== TASK ==
A line counts if it contains the word "Coco" at least once. State how many such lines the records contain, giving the number alone.

[Saved data entries]

******************************

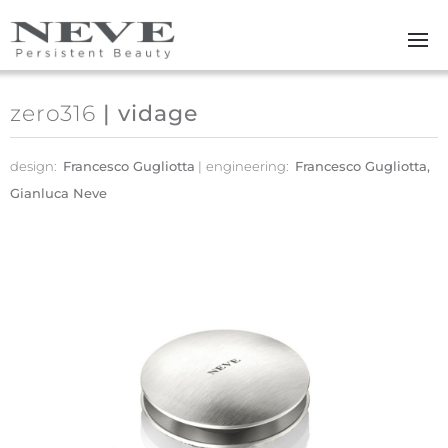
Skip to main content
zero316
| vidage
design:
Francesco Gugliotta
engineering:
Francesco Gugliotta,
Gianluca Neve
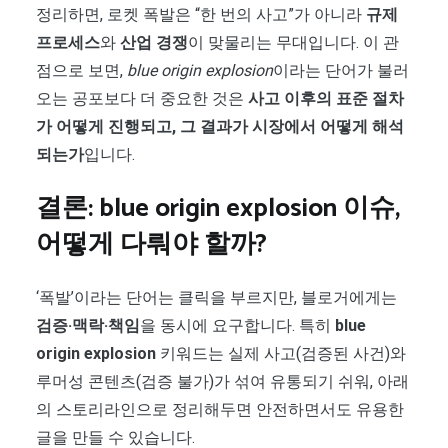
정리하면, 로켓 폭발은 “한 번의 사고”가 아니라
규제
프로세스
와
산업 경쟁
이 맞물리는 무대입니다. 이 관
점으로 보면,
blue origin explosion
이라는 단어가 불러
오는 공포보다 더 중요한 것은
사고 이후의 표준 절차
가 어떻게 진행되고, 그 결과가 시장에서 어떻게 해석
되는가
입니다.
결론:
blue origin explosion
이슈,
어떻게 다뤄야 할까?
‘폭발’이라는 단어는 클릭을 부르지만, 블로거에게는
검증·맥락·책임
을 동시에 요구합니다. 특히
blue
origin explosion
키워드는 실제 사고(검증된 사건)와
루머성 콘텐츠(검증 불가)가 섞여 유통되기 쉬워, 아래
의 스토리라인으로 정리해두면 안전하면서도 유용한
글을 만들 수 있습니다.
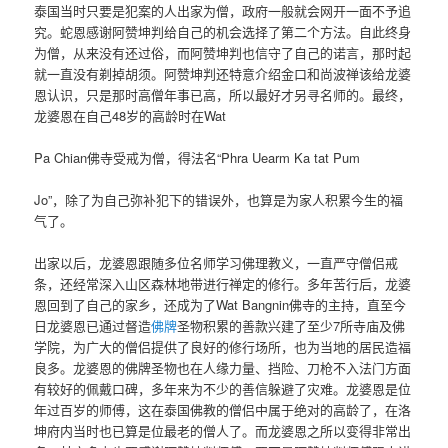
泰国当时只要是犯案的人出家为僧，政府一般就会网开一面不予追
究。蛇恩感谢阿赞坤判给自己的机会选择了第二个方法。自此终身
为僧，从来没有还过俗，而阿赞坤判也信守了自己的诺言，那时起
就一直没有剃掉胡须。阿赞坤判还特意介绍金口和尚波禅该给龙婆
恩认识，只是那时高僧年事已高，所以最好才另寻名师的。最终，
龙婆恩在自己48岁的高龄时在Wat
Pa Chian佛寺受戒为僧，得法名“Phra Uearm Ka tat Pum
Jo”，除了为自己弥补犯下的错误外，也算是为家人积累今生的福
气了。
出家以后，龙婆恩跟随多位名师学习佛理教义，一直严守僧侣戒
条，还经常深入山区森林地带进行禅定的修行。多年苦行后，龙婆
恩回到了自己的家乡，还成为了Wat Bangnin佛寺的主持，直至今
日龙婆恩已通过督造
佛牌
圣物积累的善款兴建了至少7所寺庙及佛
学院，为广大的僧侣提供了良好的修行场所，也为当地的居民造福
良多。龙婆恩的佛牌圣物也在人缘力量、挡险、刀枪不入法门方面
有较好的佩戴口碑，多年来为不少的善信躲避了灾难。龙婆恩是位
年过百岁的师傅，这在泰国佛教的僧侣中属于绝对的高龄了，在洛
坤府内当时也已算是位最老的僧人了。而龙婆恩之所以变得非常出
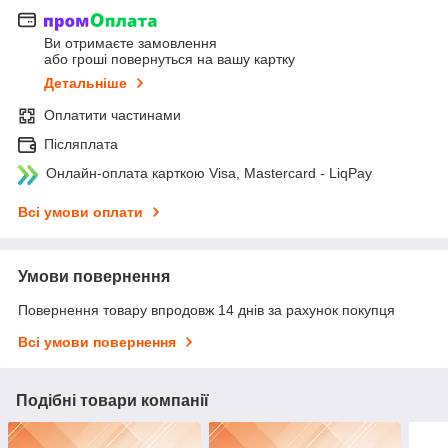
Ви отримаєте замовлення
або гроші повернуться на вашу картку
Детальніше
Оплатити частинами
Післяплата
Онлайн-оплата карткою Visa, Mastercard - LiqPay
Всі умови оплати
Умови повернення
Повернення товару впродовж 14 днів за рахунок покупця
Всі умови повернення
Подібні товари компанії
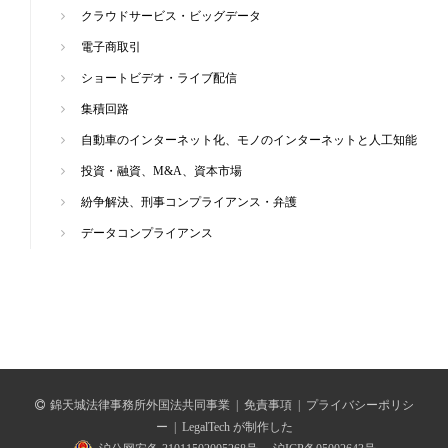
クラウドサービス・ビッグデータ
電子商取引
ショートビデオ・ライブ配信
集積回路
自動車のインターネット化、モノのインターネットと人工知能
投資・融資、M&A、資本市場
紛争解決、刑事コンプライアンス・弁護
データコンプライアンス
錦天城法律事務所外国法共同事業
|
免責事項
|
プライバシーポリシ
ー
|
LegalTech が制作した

******************************

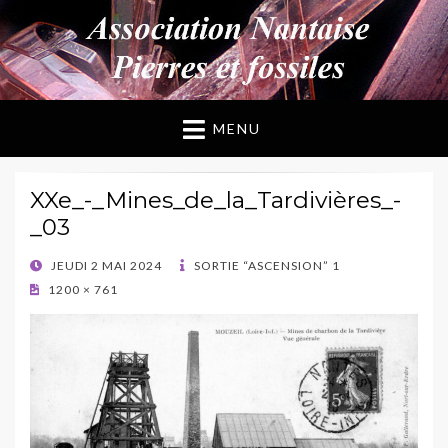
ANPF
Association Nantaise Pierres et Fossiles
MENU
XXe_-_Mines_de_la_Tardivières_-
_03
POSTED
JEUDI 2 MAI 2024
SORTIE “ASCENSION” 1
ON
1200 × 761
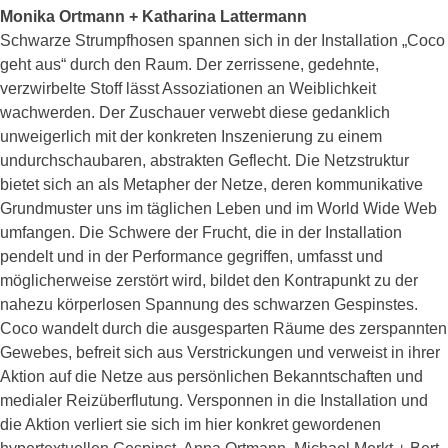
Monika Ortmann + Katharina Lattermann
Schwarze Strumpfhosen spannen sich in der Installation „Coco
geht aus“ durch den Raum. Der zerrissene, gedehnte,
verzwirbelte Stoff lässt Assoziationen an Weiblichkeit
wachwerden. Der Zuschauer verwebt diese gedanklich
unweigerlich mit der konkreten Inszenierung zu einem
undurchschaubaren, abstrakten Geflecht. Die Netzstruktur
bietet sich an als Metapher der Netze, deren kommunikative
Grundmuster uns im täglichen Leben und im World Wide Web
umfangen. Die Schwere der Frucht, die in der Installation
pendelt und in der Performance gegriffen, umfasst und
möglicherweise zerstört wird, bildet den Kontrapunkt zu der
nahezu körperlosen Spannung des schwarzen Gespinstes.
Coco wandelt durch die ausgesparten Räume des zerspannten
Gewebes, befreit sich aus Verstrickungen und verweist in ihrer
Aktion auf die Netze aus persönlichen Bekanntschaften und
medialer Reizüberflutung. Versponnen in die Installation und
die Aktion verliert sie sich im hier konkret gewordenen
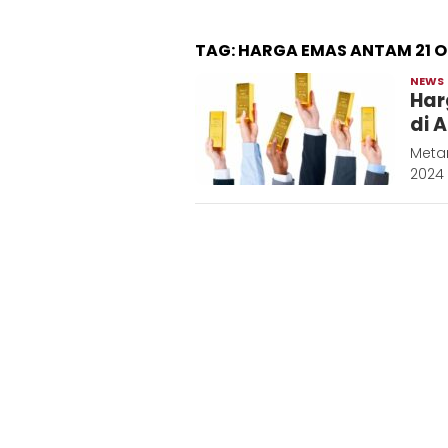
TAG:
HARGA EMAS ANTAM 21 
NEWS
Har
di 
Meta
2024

******************************

== ANSWER SECTION ==
2